The young man did not doubt that to accept the offer would afford him some amusement and great satisfaction to the poor man, and he therefore asked him to sing. The cobbler began to sing a hymn on this verse: “Thy kingdom come.” When he finished he asked the young man if he understood it; but he seemed still to be under his old impression.
“I must, then,” said the old cobbler, “explain to you in detail concerning the kingdom of Christ and the glory of the King.”
He began then, with the divine word pronounced in the beginning, at the banishment from paradise, that the seed of the woman should bruise the head of the serpent. He showed him this assurance, increasing in light from age to age throughout the prophecies, revealing always with clearer evidence the Redeemer’s kingdom. He showed him how all things which are written in the law of Moses, in the prophets, and in the Psalms, about Jesus Christ, have been fulfilled—how it behooved Christ to suffer these things and enter into glory—how all power in heaven and earth was committed to Him, and how He actually established a kingdom which shall never be destroyed, and uniting in holy fellowship Jews and Gentiles. And, with eyes glistening with hope and love, he showed the young man, in language which the depth of his feelings made eloquent, how the subject of this glorious kingdom is a child of God, an heir, a joint-heir with Christ, the King; and how he shall reign with Him forever and ever.
“Now,” said the cobbler, taking the hand of the young Jewish student who sat beside him, and whose whole mind was filled with things he had heard for the first time in his life, about the old promises made to his forefathers; “Now don’t you see how I could say, ‘I am a son of the King,’ and why I am happy and contented? It is because I believe in Jesus, and love Him. And it is the sacred Scriptures which tell me that all things are mine, whether life or death, or things present, or things to come; all are mine, because I am Christ’s.”

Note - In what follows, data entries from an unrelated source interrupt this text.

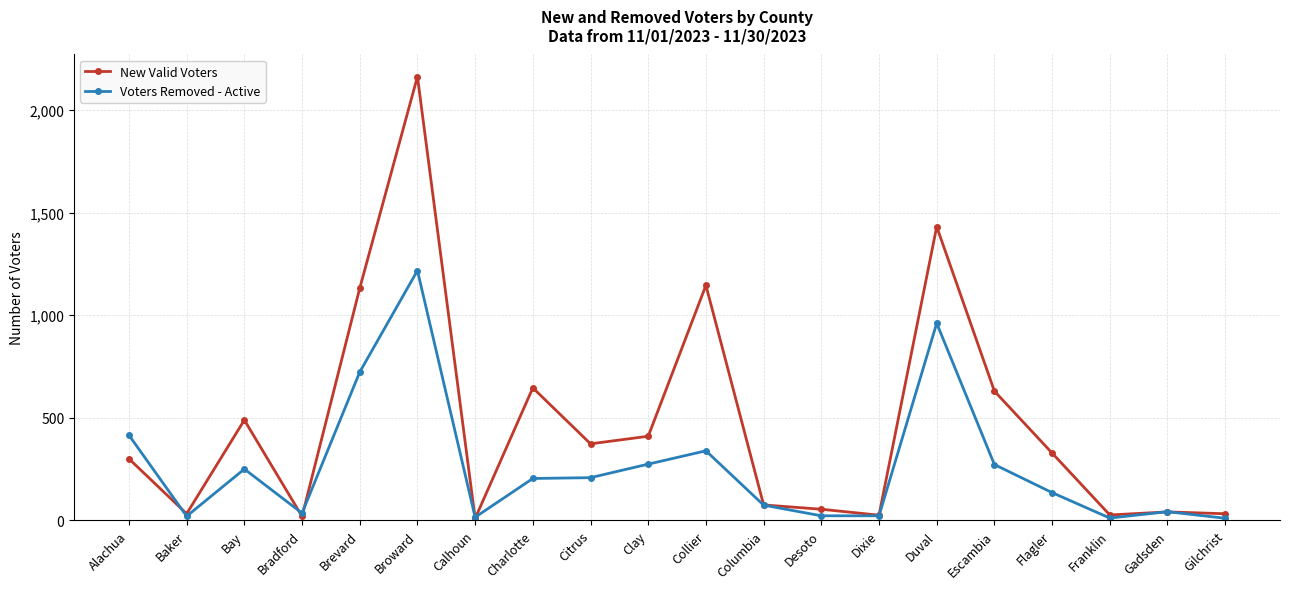

At Brevard, list the series in order from largest to smallest.

New Valid Voters, Voters Removed - Active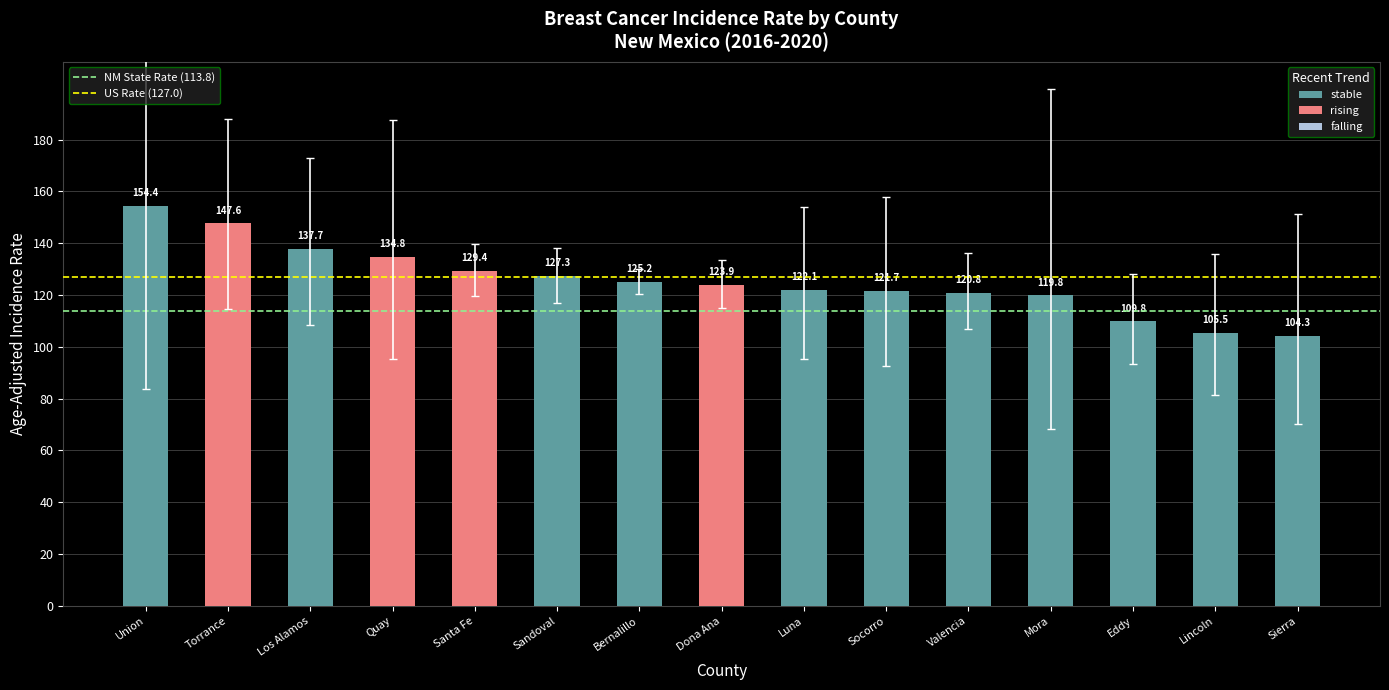

What value does the data have at Union?

154.4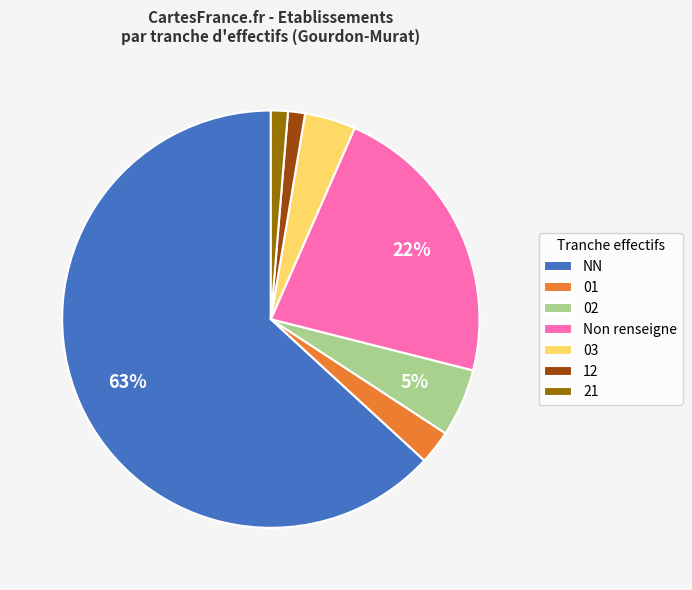

Which has a higher value, 03 or 01?

03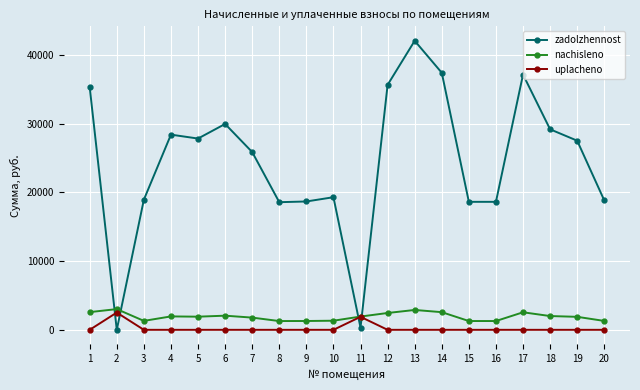

What is the average value of the nachisleno series?

1929.5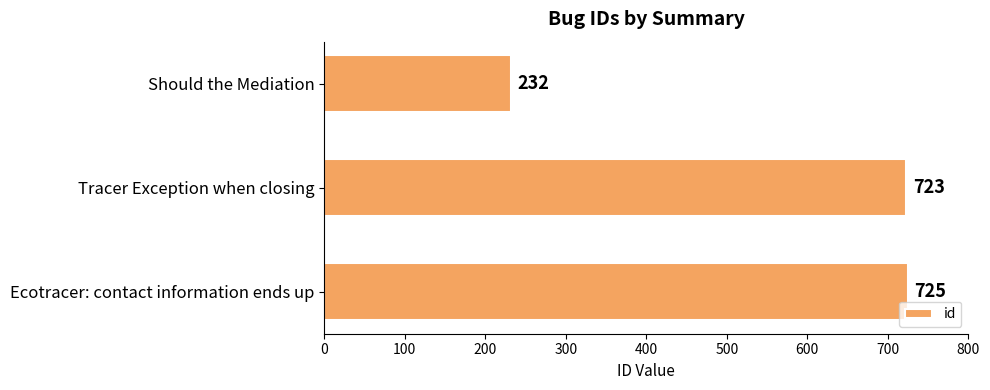

How many categories are shown in the chart?

3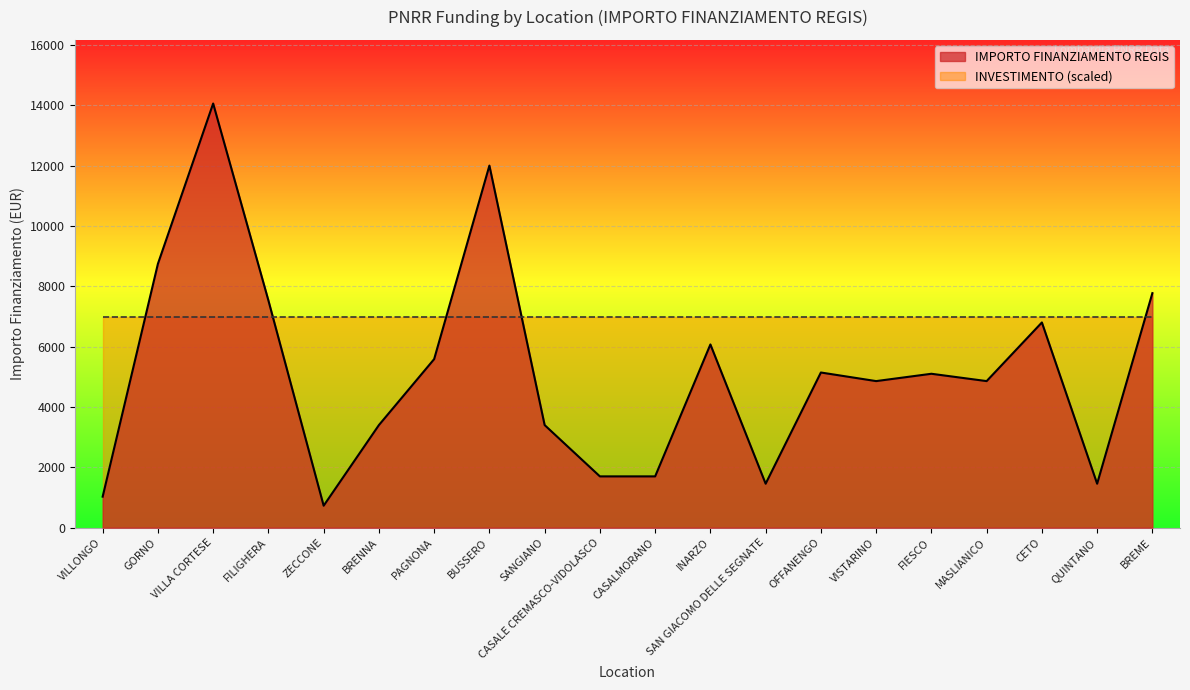

What is the change in value from CASALMORANO to OFFANENGO?

+3444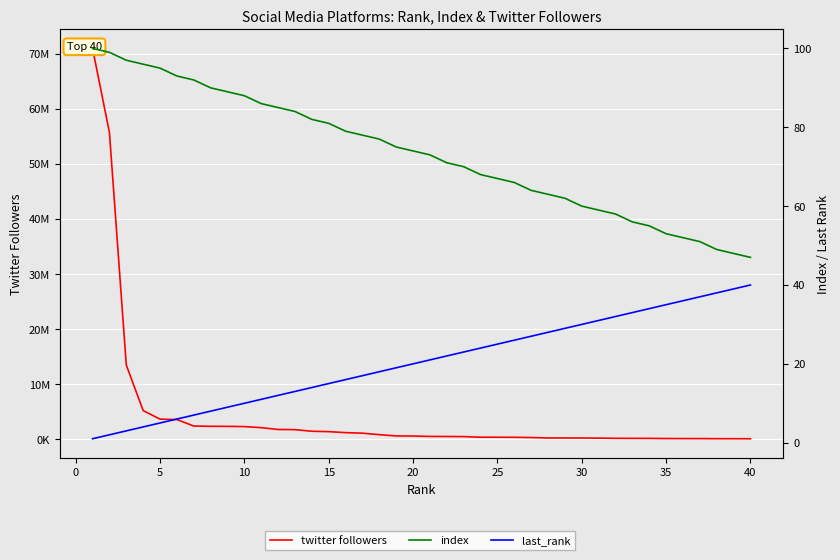

How many lines are shown in the chart?

3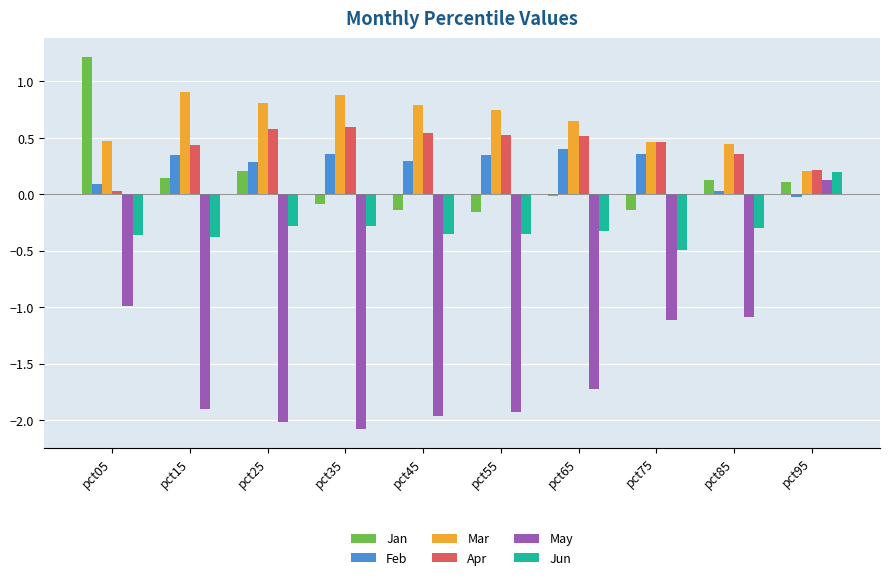

Which series has the largest range (max minus min)?

May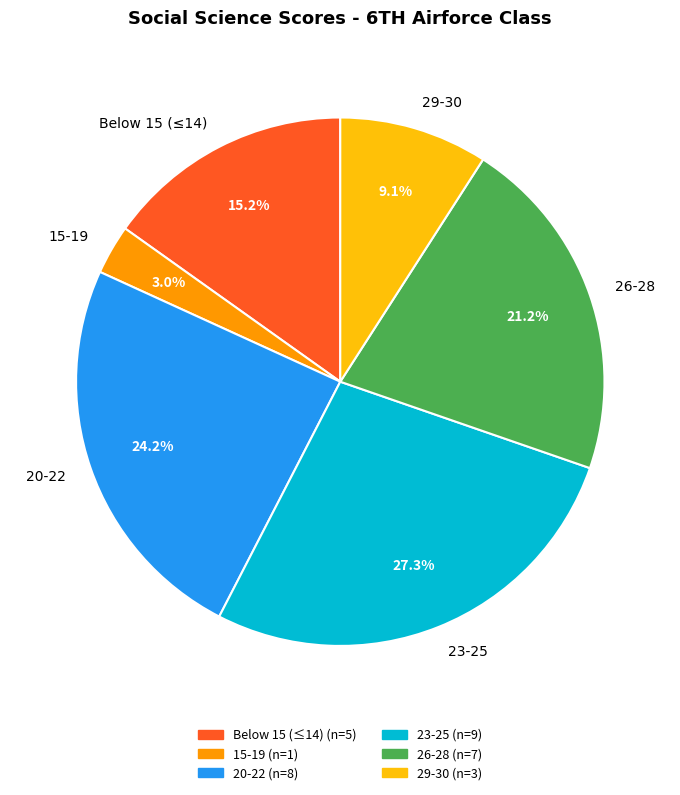

To the nearest percent, what is the average slice percentage?

17%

Then looking the young Israelite in the face, the old Christian said—
“Believest thou the prophets? I know that thou dost; because I see by thy features that thou art descended from those who believed in the prophets. Then, my son, if you believe in the prophets, you must believe in Him about whom the prophets have spoken.” The young man listened in silence. Strange thoughts crossed his mind. At length he timidly asked this question—
“Where may I learn more of these things, because I see that you believe and that you have peace? O, that I might have it also! For as yet I do not possess it.”
“Here,” said the old man, handing him a volume of the holy Scriptures: “this book you must read attentively at home; and while you are learning from it the way of escape from the enemy of your soul, I shall, as Moses on the mount, pray for you without ceasing, commending you to one who knows you; who is greater than Moses; who is above all.”
The young Jew took the book, and pressing with gratitude the old man’s hand, took off his cap, and saluted him with respect.
“O, that the Lord Jesus,” said the old man, lifting his eves towards heaven, and taking to his work again, “may also graft this one in His own olive tree!”
The story does not end here. The old shoemaker’s prayer was heard.
The young Jew was converted to Christ, and has since distinguished himself by his zeal and success as a missionary among his own people.